Life Sciences

E-mails allegedly show GSK concerns about Avandia

Pharma Compliance Alert, January 21, 2009

E-mails between GlaxoSmithKline (GSK) researchers allegedly show they were concerned about the possible increase in cardiac risks associated with the company’s diabetes drug Avandia at the same time GSK publicly refuted similar conclusions in a New England Journal of Medicine article, according to a Wall Street Journal article.

In 2007, Cleveland Clinic cardiologist Steven Nissen conducted a meta-analysis that showed patients taking Avandia had a 43% higher risk for a cardiac incident. The internal e-mails allegedly show GSK scientists reached similar conclusions. The company said it did not hide the fact that its analysis reached similar conclusions and provided that information to the FDA.
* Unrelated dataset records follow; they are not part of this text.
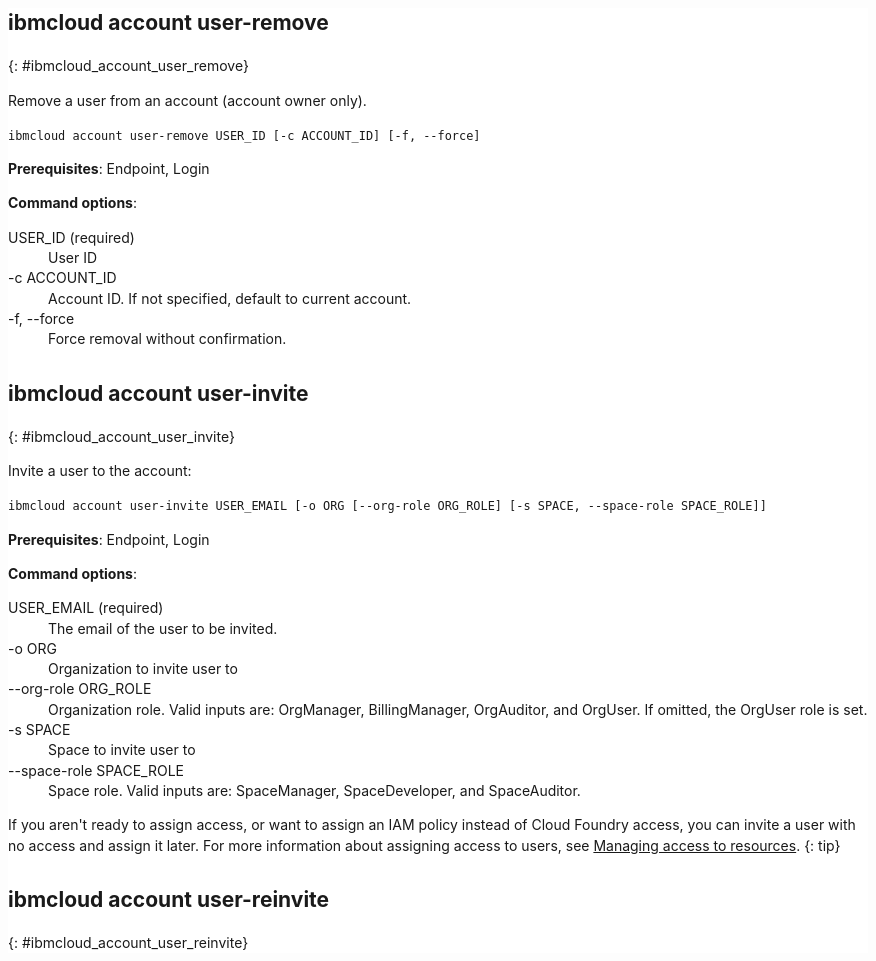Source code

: ## ibmcloud account user-remove
{: #ibmcloud_account_user_remove}

Remove a user from an account (account owner only).
```
ibmcloud account user-remove USER_ID [-c ACCOUNT_ID] [-f, --force]
```

<strong>Prerequisites</strong>:  Endpoint, Login

<strong>Command options</strong>:
<dl>
<dt>USER_ID (required)</dt>
<dd>User ID</dd>
<dt>-c ACCOUNT_ID</dt>
<dd>Account ID. If not specified, default to current account.</dd>
<dt>-f, --force</dt>
<dd>Force removal without confirmation.</dd>
</dl>

## ibmcloud account user-invite
{: #ibmcloud_account_user_invite}

Invite a user to the account:
```
ibmcloud account user-invite USER_EMAIL [-o ORG [--org-role ORG_ROLE] [-s SPACE, --space-role SPACE_ROLE]]
```

<strong>Prerequisites</strong>:  Endpoint, Login

<strong>Command options</strong>:
<dl>
   <dt>USER_EMAIL (required)</dt>
   <dd>The email of the user to be invited.</dd>
   <dt>-o ORG</dt>
   <dd>Organization to invite user to</dd>
   <dt>--org-role ORG_ROLE</dt>
   <dd>Organization role. Valid inputs are: OrgManager, BillingManager, OrgAuditor, and OrgUser. If omitted, the OrgUser role is set.</dd>
   <dt>-s SPACE</dt>
   <dd>Space to invite user to</dd>
   <dt>--space-role SPACE_ROLE</dt>
   <dd>Space role. Valid inputs are: SpaceManager, SpaceDeveloper, and SpaceAuditor.</dd>
</dl>

If you aren't ready to assign access, or want to assign an IAM policy instead of Cloud Foundry access, you can invite a user with no access and assign it later. For more information about assigning access to users, see [Managing access to resources](/docs/iam?topic=iam-iammanidaccser#assign_new_access).
{: tip}

## ibmcloud account user-reinvite
{: #ibmcloud_account_user_reinvite}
In response to Nissen’s article, GSK released preliminary results of its own study called Record. According to the GSK study, Avandia might increase cardiac risks, but did not increase the likelihood of a heart attack or death.

The article prompted congressional investigations into GSK’s marketing of Avandia and the FDA’s response to the safety concerns. Senator Charles Grassley (R-IA) wants the FDA to request that GSK withdraw Avandia from the market and is preparing a report containing excerpts from the company e-mails, according to the Wall Street Journal. That report could be used to bolster lawsuits filed by approximately 1,000 people who claim to have suffered heart related problems after taking Avandia.